▶ _SUPPLIED MATERIAL_:

************

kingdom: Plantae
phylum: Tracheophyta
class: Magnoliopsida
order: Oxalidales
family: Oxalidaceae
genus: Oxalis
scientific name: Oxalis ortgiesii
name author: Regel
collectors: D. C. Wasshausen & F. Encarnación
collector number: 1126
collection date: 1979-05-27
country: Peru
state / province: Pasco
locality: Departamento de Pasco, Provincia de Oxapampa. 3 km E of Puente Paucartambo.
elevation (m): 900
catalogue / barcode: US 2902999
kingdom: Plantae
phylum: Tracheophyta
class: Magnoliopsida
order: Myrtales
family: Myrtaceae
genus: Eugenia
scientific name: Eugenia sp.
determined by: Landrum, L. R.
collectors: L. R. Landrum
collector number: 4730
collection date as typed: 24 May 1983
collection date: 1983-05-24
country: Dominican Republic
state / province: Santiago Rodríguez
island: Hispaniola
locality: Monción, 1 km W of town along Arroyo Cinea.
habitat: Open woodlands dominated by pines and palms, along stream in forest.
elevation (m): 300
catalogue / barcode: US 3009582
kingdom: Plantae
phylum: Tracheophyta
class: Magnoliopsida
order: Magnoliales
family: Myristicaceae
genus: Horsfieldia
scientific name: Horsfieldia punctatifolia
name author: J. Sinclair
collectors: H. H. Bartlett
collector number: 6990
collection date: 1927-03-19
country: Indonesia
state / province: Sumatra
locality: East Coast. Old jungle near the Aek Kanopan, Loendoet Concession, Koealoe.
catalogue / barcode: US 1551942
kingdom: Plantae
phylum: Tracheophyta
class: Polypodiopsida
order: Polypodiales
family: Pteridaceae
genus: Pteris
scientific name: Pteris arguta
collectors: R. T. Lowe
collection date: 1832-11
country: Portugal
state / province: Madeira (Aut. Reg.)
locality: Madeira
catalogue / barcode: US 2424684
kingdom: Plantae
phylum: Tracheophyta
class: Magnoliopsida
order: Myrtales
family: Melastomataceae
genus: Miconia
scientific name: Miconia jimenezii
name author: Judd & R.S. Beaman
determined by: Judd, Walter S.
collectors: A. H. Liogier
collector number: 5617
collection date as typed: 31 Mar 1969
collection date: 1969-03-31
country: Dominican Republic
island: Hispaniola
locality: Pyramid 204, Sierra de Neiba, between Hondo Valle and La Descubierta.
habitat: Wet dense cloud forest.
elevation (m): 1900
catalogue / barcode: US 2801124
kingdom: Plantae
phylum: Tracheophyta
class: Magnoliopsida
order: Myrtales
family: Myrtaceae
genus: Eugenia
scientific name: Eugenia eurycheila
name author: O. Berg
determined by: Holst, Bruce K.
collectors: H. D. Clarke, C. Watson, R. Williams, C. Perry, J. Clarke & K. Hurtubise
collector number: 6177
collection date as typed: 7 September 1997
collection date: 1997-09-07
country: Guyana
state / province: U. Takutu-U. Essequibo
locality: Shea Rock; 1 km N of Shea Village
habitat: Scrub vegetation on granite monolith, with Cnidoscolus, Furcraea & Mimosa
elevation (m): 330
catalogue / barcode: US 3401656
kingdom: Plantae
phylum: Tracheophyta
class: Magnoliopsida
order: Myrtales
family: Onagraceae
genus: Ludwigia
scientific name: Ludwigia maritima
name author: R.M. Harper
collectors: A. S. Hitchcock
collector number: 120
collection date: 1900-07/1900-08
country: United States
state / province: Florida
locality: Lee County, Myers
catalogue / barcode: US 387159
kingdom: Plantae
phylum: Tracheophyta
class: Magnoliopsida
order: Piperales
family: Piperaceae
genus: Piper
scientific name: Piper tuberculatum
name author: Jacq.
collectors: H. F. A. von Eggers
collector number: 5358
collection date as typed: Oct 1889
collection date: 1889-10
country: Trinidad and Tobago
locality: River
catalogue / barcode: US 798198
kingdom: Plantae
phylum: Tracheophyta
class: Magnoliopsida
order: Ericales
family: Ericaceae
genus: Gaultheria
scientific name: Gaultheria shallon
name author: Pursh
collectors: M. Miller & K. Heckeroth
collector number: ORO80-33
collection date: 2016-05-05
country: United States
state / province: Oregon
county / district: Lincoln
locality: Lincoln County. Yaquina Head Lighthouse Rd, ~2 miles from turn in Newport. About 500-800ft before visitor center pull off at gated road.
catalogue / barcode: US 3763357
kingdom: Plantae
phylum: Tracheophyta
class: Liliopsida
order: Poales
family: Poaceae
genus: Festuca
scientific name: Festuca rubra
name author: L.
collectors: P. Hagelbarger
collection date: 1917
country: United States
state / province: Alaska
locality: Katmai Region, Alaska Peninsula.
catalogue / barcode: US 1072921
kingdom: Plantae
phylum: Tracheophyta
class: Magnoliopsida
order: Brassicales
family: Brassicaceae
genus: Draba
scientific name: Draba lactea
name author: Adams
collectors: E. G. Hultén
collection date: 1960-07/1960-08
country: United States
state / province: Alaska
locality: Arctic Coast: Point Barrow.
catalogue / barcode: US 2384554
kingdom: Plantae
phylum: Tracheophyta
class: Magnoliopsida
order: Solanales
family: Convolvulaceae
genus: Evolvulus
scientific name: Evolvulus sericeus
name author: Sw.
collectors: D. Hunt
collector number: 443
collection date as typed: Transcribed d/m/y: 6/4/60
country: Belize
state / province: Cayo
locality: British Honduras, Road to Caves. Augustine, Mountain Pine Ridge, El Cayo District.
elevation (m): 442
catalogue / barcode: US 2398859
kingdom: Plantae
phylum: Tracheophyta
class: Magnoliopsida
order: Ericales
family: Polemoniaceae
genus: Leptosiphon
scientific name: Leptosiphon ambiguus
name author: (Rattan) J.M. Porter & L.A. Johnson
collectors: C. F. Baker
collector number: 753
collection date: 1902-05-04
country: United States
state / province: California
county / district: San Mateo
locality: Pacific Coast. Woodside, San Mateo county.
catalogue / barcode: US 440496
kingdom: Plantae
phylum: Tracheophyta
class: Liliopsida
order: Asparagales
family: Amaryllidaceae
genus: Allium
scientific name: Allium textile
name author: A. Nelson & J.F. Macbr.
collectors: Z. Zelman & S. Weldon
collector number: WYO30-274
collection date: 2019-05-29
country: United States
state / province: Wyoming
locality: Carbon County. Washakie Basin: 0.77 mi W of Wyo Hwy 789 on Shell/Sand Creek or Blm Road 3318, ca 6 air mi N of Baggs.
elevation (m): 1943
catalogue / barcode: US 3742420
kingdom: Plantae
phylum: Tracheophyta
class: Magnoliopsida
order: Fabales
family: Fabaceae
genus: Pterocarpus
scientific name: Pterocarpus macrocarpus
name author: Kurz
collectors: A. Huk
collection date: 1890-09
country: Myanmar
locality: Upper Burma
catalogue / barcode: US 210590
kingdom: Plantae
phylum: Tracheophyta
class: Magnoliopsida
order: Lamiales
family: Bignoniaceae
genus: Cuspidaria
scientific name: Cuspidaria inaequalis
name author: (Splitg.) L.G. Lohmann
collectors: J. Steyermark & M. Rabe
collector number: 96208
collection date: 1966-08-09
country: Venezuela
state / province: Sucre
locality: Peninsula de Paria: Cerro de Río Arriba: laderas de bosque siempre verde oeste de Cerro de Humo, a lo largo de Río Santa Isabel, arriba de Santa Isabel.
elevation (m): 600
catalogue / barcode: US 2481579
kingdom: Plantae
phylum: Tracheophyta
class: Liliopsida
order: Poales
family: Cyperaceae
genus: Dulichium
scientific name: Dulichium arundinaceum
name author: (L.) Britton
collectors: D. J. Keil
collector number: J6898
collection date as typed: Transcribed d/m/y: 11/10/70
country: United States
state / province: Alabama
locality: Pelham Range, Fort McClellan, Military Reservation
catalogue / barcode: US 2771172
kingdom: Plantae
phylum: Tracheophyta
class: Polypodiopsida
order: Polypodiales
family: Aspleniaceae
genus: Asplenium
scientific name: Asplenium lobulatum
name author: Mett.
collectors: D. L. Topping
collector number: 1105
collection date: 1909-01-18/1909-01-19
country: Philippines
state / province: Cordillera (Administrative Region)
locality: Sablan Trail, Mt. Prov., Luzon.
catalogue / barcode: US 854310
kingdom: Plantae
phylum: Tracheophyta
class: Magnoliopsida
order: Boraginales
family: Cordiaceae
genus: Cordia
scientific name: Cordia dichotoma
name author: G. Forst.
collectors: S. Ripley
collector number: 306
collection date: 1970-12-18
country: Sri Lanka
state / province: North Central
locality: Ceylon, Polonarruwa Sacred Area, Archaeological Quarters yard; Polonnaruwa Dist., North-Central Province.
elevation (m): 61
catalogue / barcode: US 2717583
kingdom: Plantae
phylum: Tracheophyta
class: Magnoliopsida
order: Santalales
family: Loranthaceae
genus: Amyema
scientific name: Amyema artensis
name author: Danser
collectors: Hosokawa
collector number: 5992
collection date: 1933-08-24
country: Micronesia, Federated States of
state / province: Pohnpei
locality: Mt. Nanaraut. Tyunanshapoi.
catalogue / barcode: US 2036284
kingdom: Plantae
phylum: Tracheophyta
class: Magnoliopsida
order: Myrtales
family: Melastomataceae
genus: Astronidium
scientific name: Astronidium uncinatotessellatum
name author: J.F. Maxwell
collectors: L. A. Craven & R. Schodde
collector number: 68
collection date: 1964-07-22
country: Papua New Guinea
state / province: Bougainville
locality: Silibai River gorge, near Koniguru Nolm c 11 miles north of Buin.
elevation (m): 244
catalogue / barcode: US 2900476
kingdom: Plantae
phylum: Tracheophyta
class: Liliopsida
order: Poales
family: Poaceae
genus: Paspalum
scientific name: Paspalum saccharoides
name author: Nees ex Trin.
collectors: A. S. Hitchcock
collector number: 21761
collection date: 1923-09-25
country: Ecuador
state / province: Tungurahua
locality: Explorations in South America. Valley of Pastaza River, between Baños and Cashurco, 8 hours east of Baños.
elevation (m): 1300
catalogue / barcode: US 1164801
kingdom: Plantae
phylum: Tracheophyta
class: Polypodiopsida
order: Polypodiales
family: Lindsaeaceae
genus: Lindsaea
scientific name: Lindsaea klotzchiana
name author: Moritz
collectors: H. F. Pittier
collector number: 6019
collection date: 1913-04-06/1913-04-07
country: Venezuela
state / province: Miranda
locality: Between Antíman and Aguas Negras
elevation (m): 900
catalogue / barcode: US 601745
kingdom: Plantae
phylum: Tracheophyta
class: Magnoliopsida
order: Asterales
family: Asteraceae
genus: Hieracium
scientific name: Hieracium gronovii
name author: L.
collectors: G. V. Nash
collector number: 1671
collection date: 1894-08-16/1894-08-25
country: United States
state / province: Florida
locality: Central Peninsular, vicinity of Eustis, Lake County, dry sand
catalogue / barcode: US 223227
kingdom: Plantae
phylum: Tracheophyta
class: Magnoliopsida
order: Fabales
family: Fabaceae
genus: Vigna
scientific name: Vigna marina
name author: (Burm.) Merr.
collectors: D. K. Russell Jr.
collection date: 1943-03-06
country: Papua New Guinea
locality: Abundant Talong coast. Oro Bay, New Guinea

************

▶ _STATED PROBLEM_: Write out the lines above word for word. Start with the line that contains "collectors: R. T. Lowe" and go on through the line that contains "genus: Miconia", including both.

▶ _THE SOLUTION_:
collectors: R. T. Lowe
collection date: 1832-11
country: Portugal
state / province: Madeira (Aut. Reg.)
locality: Madeira
catalogue / barcode: US 2424684
kingdom: Plantae
phylum: Tracheophyta
class: Magnoliopsida
order: Myrtales
family: Melastomataceae
genus: Miconia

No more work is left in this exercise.